Aber immerhin 6 Anbieter und immerhin ist des ja noch von

2002, hät nicht gedacht das es mitlerweile "so viel" Firmen gibt

die ihre Software für linux anbieten

----------

## beejay

Lieber DaemonB,

 *daemonb wrote:*   

> aaaaaaaaaaaaaaaaaaaaaaaaaah falsche antwort.
> 
> Wir sind ein Forum, denkst du nicht er hat gefragt, weil er es nicht gefunden hat. Es ist nicht jeder der totale internetguru so wie du beejay und wenn du deinen Suchbegriff mal bei google angibst wirst du rausfinden, dass der nicht funktioniert. Ich finde das mal voll mies immer auf google zu verweisen. Eigentlich können das einfach alle Foren so machen, wenn einer eine Frage stellt verlinken wir einfach weiter zu google. Wofür brauchen wir eigentlich noch das Forum??? Es gibt ja google!
> 
> Ich habe langsam echt genug von diesen google-linkern. Lasst uns doch einfach mal davon ausgehen, dass er schon bei google gesucht hat und nix gefunden.

 

Die Reihenfolge für Off-Topic Fragen (dies hier ist eine - das Thema Warenwirtschaft, ERP, usw. ist nicht Gentoo-verwandt) sollte immer mit Google beginnen. Wenn Du Dir meine Kommentare durchliest, dann wirst Du sehen, daß ich so etwas nicht oft mache, aber es wäre doch die erstbeste Lösung gewesen, oder?  :Rolling Eyes: 

Wer Gentoo einrichten kann, der kennt sich mit dem Internet aus, muss aber kein Guru sein.
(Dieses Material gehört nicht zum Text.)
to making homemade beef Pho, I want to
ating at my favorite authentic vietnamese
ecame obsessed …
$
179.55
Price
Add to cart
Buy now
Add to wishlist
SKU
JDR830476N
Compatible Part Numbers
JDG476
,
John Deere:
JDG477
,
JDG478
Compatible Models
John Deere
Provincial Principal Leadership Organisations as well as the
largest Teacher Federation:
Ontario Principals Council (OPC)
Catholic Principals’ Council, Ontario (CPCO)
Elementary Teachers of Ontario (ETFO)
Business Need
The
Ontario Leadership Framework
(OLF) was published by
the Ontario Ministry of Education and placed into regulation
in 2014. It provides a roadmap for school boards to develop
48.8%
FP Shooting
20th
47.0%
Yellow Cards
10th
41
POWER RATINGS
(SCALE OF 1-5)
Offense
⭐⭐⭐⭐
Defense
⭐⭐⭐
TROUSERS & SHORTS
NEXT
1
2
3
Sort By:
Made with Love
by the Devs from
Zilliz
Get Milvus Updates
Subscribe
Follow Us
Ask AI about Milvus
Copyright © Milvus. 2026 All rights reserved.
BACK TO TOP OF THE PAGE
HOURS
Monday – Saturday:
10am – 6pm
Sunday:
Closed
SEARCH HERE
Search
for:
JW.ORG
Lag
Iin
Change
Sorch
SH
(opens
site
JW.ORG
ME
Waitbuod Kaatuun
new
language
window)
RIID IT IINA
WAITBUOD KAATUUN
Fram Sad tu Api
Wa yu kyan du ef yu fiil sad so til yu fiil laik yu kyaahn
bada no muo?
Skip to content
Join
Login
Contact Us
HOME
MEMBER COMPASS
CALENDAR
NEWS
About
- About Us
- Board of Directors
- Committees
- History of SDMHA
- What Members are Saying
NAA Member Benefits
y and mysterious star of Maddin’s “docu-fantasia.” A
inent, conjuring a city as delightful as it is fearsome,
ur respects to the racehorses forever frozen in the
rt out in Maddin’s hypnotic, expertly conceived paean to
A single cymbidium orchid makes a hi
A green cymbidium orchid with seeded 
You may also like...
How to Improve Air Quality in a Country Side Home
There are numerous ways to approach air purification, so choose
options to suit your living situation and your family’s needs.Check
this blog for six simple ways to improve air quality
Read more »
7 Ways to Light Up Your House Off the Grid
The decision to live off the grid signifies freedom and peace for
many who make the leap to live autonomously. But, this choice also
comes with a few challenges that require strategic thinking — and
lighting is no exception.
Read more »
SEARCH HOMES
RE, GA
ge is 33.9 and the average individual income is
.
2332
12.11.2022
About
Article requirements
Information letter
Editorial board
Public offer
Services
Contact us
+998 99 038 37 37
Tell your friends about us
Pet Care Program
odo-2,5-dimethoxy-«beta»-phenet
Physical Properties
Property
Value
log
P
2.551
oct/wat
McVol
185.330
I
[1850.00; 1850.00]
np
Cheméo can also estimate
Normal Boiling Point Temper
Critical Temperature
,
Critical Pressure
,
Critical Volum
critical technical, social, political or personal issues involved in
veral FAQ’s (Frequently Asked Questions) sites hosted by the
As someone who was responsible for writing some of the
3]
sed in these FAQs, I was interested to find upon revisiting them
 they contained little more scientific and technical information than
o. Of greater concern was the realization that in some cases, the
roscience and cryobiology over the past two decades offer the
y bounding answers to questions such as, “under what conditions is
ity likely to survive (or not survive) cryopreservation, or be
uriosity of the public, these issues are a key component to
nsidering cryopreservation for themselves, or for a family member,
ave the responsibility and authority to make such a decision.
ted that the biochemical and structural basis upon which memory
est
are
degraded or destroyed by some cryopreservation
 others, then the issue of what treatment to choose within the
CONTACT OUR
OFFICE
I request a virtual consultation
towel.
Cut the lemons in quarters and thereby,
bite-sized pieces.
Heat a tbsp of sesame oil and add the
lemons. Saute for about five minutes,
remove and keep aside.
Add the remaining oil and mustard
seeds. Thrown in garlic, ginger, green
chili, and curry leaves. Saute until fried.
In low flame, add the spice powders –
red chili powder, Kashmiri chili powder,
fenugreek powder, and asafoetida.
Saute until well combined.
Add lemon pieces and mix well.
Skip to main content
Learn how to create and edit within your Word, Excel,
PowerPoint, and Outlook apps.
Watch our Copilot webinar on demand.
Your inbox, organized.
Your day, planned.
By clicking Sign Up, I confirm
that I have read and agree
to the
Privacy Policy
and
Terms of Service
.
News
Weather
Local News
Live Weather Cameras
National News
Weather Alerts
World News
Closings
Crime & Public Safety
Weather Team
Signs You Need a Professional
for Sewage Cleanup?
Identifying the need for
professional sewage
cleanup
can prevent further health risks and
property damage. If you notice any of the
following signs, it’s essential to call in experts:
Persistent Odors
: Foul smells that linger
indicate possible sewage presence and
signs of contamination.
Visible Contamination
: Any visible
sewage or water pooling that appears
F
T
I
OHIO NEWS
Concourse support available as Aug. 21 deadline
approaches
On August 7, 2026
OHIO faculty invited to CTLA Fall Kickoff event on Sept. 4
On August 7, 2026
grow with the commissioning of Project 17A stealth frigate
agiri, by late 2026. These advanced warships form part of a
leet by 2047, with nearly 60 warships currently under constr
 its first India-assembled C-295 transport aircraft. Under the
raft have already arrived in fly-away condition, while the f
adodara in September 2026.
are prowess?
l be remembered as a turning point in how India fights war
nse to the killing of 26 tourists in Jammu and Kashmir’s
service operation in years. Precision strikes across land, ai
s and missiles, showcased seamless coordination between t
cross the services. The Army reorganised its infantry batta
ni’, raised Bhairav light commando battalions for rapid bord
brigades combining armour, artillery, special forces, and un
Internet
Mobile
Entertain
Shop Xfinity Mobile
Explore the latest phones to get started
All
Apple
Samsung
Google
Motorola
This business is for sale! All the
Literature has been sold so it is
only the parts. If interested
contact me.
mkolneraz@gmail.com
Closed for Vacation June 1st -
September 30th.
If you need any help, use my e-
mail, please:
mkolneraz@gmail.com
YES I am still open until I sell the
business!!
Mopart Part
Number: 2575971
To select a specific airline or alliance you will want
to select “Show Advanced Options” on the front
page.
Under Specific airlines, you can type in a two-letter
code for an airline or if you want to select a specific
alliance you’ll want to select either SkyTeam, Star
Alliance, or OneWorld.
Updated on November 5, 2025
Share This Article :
Wer also folglich imstande ist, sich das ISO-Image auf den Rechner zu laden, der sollte wohl auch imstande sein eine Suchmaschine zu benutzen - wobei es ja nicht Google sein muss.   :Shocked: 

 *daemonb wrote:*   

> Die richtige antwort wäre z.B. ein link gewesen der ihm evtl wirklich weiterhelfen kann oder eine richtige antwort, @beejay evtl kannst du dich ja mal dazu durchringen das forum zu nutzen und gescheit zu antworten oder überfordert dich das?

 

Ich sehr wohl einen Link zu Tudo gepostet; ich habe allerdings nebenher noch bemerkt, dass ich es eben durch Google gefunden habe.  :Exclamation: 

Ich habe keine Probleme mit der Nutzung dieses Forums. Probleme habe ich eher in der Vertständnisfrage, warum der erste Anlaufpunkt hier oder der IRC-Channel sein sollte. Warum nicht erst suchen, warum nicht? Wo ist das Problem? Ist Gentoo eine Distribution, bei der man sich alles vorkauen lässt? - wohl kaum, das bemerkt man schon bei der Installation.  :Twisted Evil: 

Ich nenne es eher "Hilfe zur Selbsthilfe". Was passiert, wenn ein Anwender mal aus irgendeinem Grund keinen Zugang mehr zu den Foren oder dem IRC-Channel haben sollte, aber sein System zuhause im Sterben liegt? - Soll er dann sagen "Niemand kann mir helfen, also muss ich wohl neu installieren"?   :Confused: 

Ich habe nichts gegen Support-Fragen - das würde ich mir auch niemals anmassen (nur in extremen ausnahmefällen ["Wie kopiere ich denn eine Datei"]). Probleme hat jeder, und die Meisten bekamen von einer Person Hilfe und nicht von einem Buch. Also sind Supportfragen etwas völlig Normales.   :Smile: 

stiwi:

Nimm es bitte nicht persönlich, was ich geschrieben habe. Ich denke ich habe meinen Bezug hier dargelegt, weshalb ich so schroff geantwortet habe.   :Embarassed: 

Edit: Au weia !  :Embarassed:   :Embarassed:   :Embarassed: 

Wie ich eben gerade bemerkt habe, ist der Link zu Tudo tatsächlich nicht in meinem Kommentar. In diesem Falle entschuldige ich mich natürlich bei stiwi.

----------

## daemonb

Ich verstehe deinen standpunkt schon, allerdings finde ich das hier nicht nur ein forum über gentoo sein sollte sonder auch FÜR dessen anwender und gerade diese Benutzer suchen eben allerlei software. Es war ja schließlich ein frage danach, ob es überhaupt so eine software gibt evtl sogar im portage.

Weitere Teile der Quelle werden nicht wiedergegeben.